IntermittentParps · 26/05/2021 16:47

I don't know why you think that people in red capes will magically transmit knowledge of the book to anyone who sees them.
TV and print news usually captions/accompanies these pics with a line to the effect that the protesters are wearing Handmaid's Tale-style clothes.

NeverDropYourMoonCup · 26/05/2021 16:57

@IrmaFayLear

THT is on the current A Level syllabus, SunnydaleClassProtector99.
As one of six potential core texts on the AQA spec for 4.2 Option 2, only one of which has to be used - the school/college has to make the choice to use both the particular course option for Modern Literature and then that particular book; when you look at the number of decisions that have to be made in order to pick Atwood over Hemingway, Williams, Keasey, Alice Walker (who also has the advantage of providing a more inclusive, not so white centred view of female experience) , Winterson, Heaney, Hughes and Plath, even just in that subsection of the course you've got a lot of A Level students who would never have had it inflicted upon them it featuring in their course.

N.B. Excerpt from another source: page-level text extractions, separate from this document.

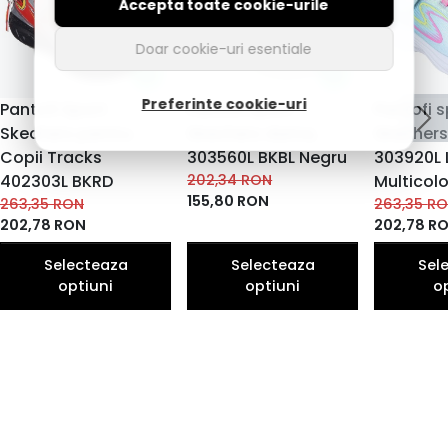
Accepta toate cookie-urile
Doar cookie-uri esentiale
Preferinte cookie-uri
Pantofi Sport
Pantofi sport
Pantofi s
Skechers pentru
Skechers dama,
Skechers 
Copii Tracks
303560L BKBL Negru
303920L
402303L BKRD
202,34
RON
Multicolo
155,80
RON
263,35
RON
263,35
R
202,78
RON
202,78
R
Selecteaza
Selecteaza
Sel
optiuni
optiuni
o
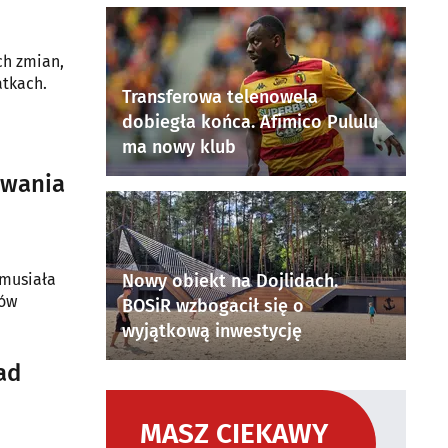
ch zmian,
atkach.
Transferowa telenowela
dobiegła końca. Afimico Pululu
ma nowy klub
owania
 musiała
Nowy obiekt na Dojlidach.
ków
BOSiR wzbogacił się o
wyjątkową inwestycję
ad
MASZ CIEKAWY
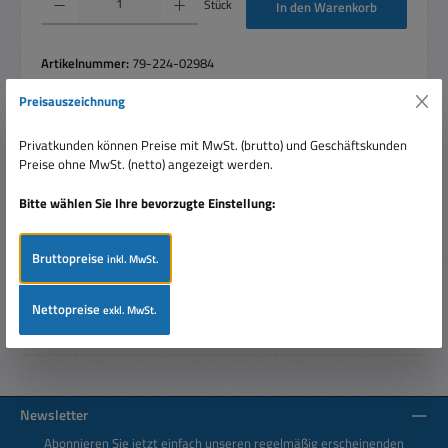
Stück
In den Warenkorb
Artikelnummer:
79-224-02984
Preisauszeichnung
Privatkunden können Preise mit MwSt. (brutto) und Geschäftskunden
Beschreibung
Preise ohne MwSt. (netto) angezeigt werden.
GV-Mount-506 Anschlusskasten Kabelverteiler Kabelbox +
Bitte wählen Sie Ihre bevorzugte Einstellung:
So ist alles sauber und ästhetisch ansprechend verlegt und
verdrahtet…
Mehr
Bruttopreise
inkl. MwSt.
Bewertungen
Nettopreise
exkl. MwSt.
Newsletter
Abonnieren Sie jetzt einfach unseren regelmäßig erscheinenden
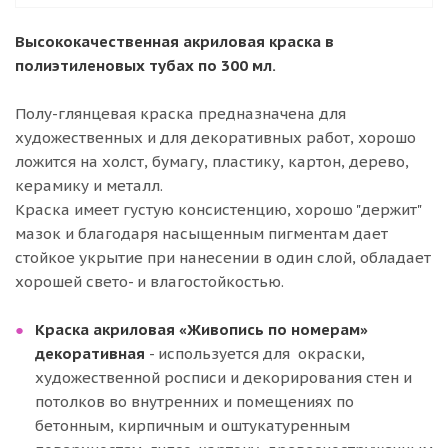
Высококачественная акриловая краска в
полиэтиленовых тубах по 300 мл.
Полу-глянцевая краска предназначена для
художественных и для декоративных работ, хорошо
ложится на холст, бумагу, пластику, картон, дерево,
керамику и металл.
Краска имеет густую консистенцию, хорошо "держит"
мазок и благодаря насыщенным пигментам дает
стойкое укрытие при нанесении в один слой, обладает
хорошей свето- и влагостойкостью.
Краска акриловая «Живопись по номерам»
декоративная
- используется для окраски,
художественной росписи и декорирования стен и
потолков во внутренних и помещениях по
бетонным, кирпичным и оштукатуренным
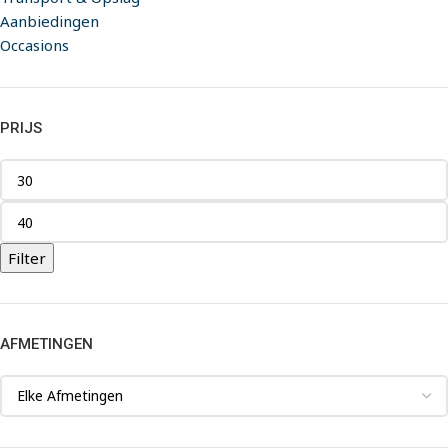
Aanbiedingen
Occasions
PRIJS
Filter
AFMETINGEN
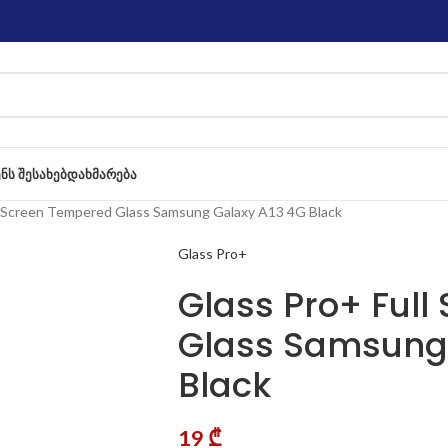
ᲔᲜᲡ ᲨᲔᲡᲐᲮᲔᲑ
ᲓᲐᲮᲛᲐᲠᲔᲑᲐ
l Screen Tempered Glass Samsung Galaxy A13 4G Black
Glass Pro+
Glass Pro+ Ful
Glass Samsung 
Black
19
₾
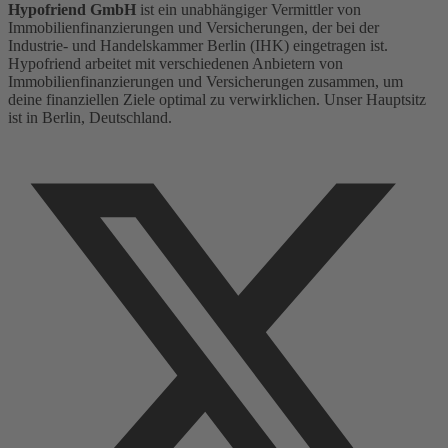
Hypofriend GmbH
ist ein unabhängiger Vermittler von
Immobilienfinanzierungen und Versicherungen, der bei der
Industrie- und Handelskammer Berlin (IHK) eingetragen ist.
Hypofriend arbeitet mit verschiedenen Anbietern von
Immobilienfinanzierungen und Versicherungen zusammen, um
deine finanziellen Ziele optimal zu verwirklichen. Unser Hauptsitz
ist in Berlin, Deutschland.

Although at least they've abandoned the sodding Wasteland now. That was even more depressing after doing Othello, The Handmaid's Tale, The Color Purple, The fucking Rainbow, Cat on a Hot Tin Roof and One Flew over the Cuckoo's Nest. At least we had the Canterbury Tales (General Prologue at the time) as a bit of light relief from the Men Are Shit course before we came crashing into TS Eliot's dire fucking misery for the last few weeks.

NeverDropYourMoonCup · 26/05/2021 17:00

@IntermittentParps

They are, but upthread people are saying they expect English teachers to know Chekov. It very much is about whatever people think other should know I just can't fathom an English teacher not having heard of Chekhov. 'not having heard of' being the operative phrase; I'm not saying all English teachers should have in-depth knowledge of him or even have read him. I mean, I did an English degree at a red-brick uni years ago and I've heard of Chekhov. Surely it's hard to get through an English degree without coming across him; he's a major modern dramatist.

Also, much of his work has been adapted for stage/TV/film, so as these things go he's quite mainstream.

Great navigator on the Enterprise, too.

That's what having a broad range of knowledge does for you - you can see outside the confines of 'literature' and to things that the average library user is more likely to have heard of.

SunnydaleClassProtector99 · 26/05/2021 17:12

That it's an option is kind of the point.
My point being that you could reasonably do an entire literature education up to masters and not encounter it.
I did dystopian novel 'Daz 4 Zoe' for GCSE. I don't expect people to know it though as it was one of many options and the syllabus has changed since then.
Not knowing either novel doesn't mean you're not well read. It just means you haven't read that text yet.

In fact, my university course deliberately set all non Shakespeare texts for the early modern course. Shakespeare was mentioned in wider reading but wasn't an important part because they were more interested in how texts progressed and evolved from the enlightenment and Shakespeare would only show one genre/writer's perspective.
What you're talking about here is popular culture and not literature. Shakespeare and Handmaid's have made the screen. That's what makes it familiar in a way Marlowe's work hasn't to the same extent.
It doesn't make reading Shakespeare any more valid than Marlowe, More, Dante etc.

If you're going to be snobby knowing Shakespeare because there are a lot of films doesn't make you high brow.

mermaidsariel · 26/05/2021 17:17

@IntermittentParps

LolaSmiles, the simplest way I can think to put it is:

Shakespeare's plays (their titles, at least) are canonical (we could have a big discussion, I know, about who decides the canon/why/etc, but that's another thread).
The Handmaid's Tale is a major and culturally important work by an author who dominates modern literature.

They are both bigger than a discussion about MNetters 'deciding' what people should have heard of.

Yes!!
mermaidsariel · 26/05/2021 17:19

I will never forget being in a classroom with a H of D in English who said to the class ‘We all know Shakespeare is boring don’t we but we have to study him unfortunately.’ My heart missed a beat.